Excerpt to read —

━━━━━━

Utils: Parsing XML
“The major difference between a thing that might go wrong and a thing that cannot possibly go wrong is that when a thing that cannot possibly go wrong goes wrong it usually turns out to be impossible to get at or repair” – Douglas Adams, Mostly harmless
What a waste of time!
I keep seeing developers writing a lot of XML – one to define this, one to define that. This is not too bad. What’s bad is that these XML files are then loaded in different parts of the application, where data is carefully (read: custom) pulled out. I know, E4X has made dealing with XML much easier, but why bother custom-parsing it at all? It’s boring, time-consuming, and most important: code becomes dependent on the data format.
What if the data format was to be changed?
It could be sent as JSON or even binary, but you’ve never considered that. Oh no! The whole data layer has to be restructured for the new format. I can hear the developer scream: “But I’ve already done it for XML!”

━━━━━━

Provided material —
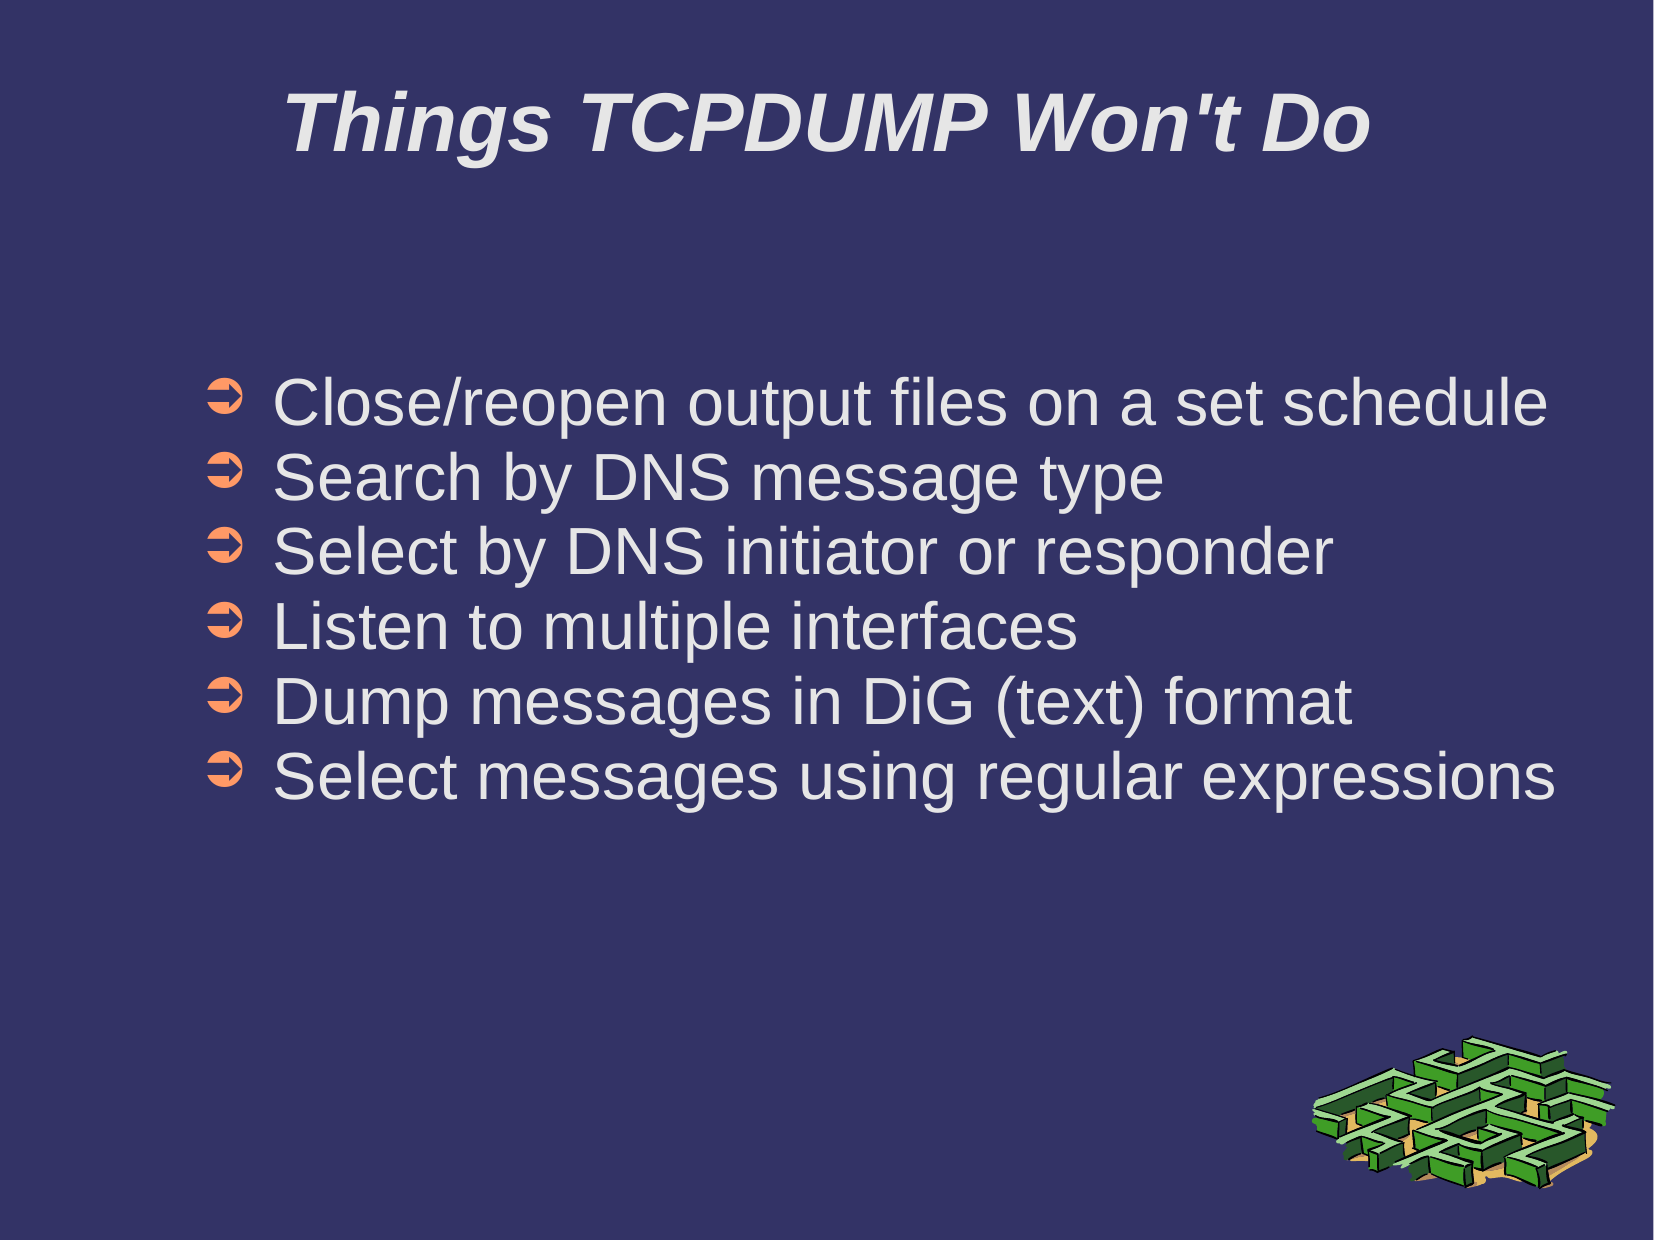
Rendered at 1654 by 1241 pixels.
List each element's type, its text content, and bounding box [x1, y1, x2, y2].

━━━━━━

What you will do —
a) Could you reproduce the post on parsing XML starting at "I keep seeing" and ending at "the data format.", substituting "tedious" for "boring"?
b) Can you carry the post on parsing XML forward from its last sentence?

Answers per task —
a)
I keep seeing developers writing a lot of XML – one to define this, one to define that. This is not too bad. What’s bad is that these XML files are then loaded in different parts of the application, where data is carefully (read: custom) pulled out. I know, E4X has made dealing with XML much easier, but why bother custom-parsing it at all? It’s tedious, time-consuming, and most important: code becomes dependent on the data format.

b)
Why care about where data comes from?
Solution is to separate your application’s data structure from the data source. This can be done using DTO and DAO design patterns:
- DataAccessObject (DAO) abstracts data access implementation to enable transparent access to the data source [1]
- DataTransferObject (DTO) carries data between application’s subsystems [2]
What you get
- All data access and parsing are centralized in one place
- Reduced code complexity in business objects
- Implementing a new data format becomes very simple – just create a new DAO, which will access and serialize data from that specific format, no business logic has to be changed
- Enables easy Unit testing / bug fixing
- Being very generic, DAOs can be reused in other projects
- An extra layer of objects (DAOs and DTOs), which is seen by some developers as a waste of time. I see it rather as creating a contract between data source and data client, which leads to cleaner, easier to maintain and more flexible code. It will save you a lot of time later on the project.
To the point
We have been using this approach for quite a while now and are happy with the results. We have created a number of DAOs for different connection types and a few parsing strategies to format the data we receive into DTOs.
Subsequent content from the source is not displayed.